- _Work instructions_
A single total is needed, the number of lines of this listing that contain the string "https".

<<<<

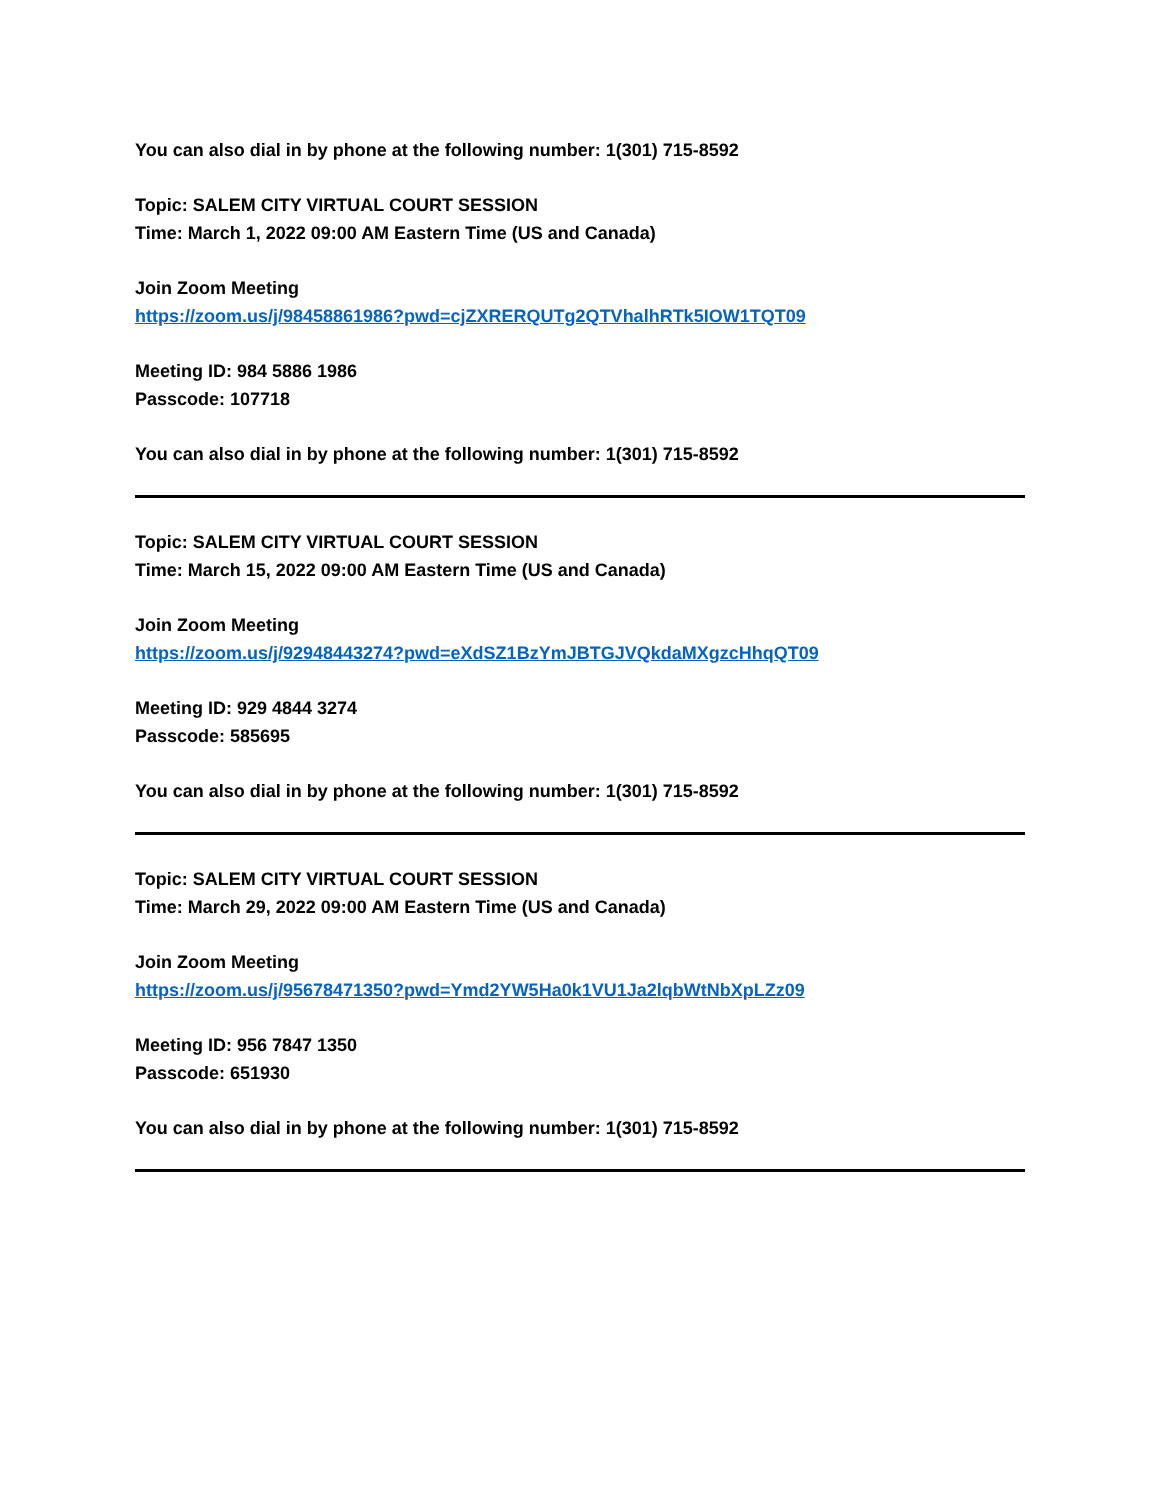You can also dial in by phone at the following number: 1(301) 715-8592
Topic: SALEM CITY VIRTUAL COURT SESSION
Time: March 1, 2022 09:00 AM Eastern Time (US and Canada)
Join Zoom Meeting
https://zoom.us/j/98458861986?pwd=cjZXRERQUTg2QTVhalhRTk5IOW1TQT09
Meeting ID: 984 5886 1986
Passcode: 107718
You can also dial in by phone at the following number: 1(301) 715-8592
Topic: SALEM CITY VIRTUAL COURT SESSION
Time: March 15, 2022 09:00 AM Eastern Time (US and Canada)
Join Zoom Meeting
https://zoom.us/j/92948443274?pwd=eXdSZ1BzYmJBTGJVQkdaMXgzcHhqQT09
Meeting ID: 929 4844 3274
Passcode: 585695
You can also dial in by phone at the following number: 1(301) 715-8592
Topic: SALEM CITY VIRTUAL COURT SESSION
Time: March 29, 2022 09:00 AM Eastern Time (US and Canada)
Join Zoom Meeting
https://zoom.us/j/95678471350?pwd=Ymd2YW5Ha0k1VU1Ja2lqbWtNbXpLZz09
Meeting ID: 956 7847 1350
Passcode: 651930
You can also dial in by phone at the following number: 1(301) 715-8592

>>>>

- _Answer section_
3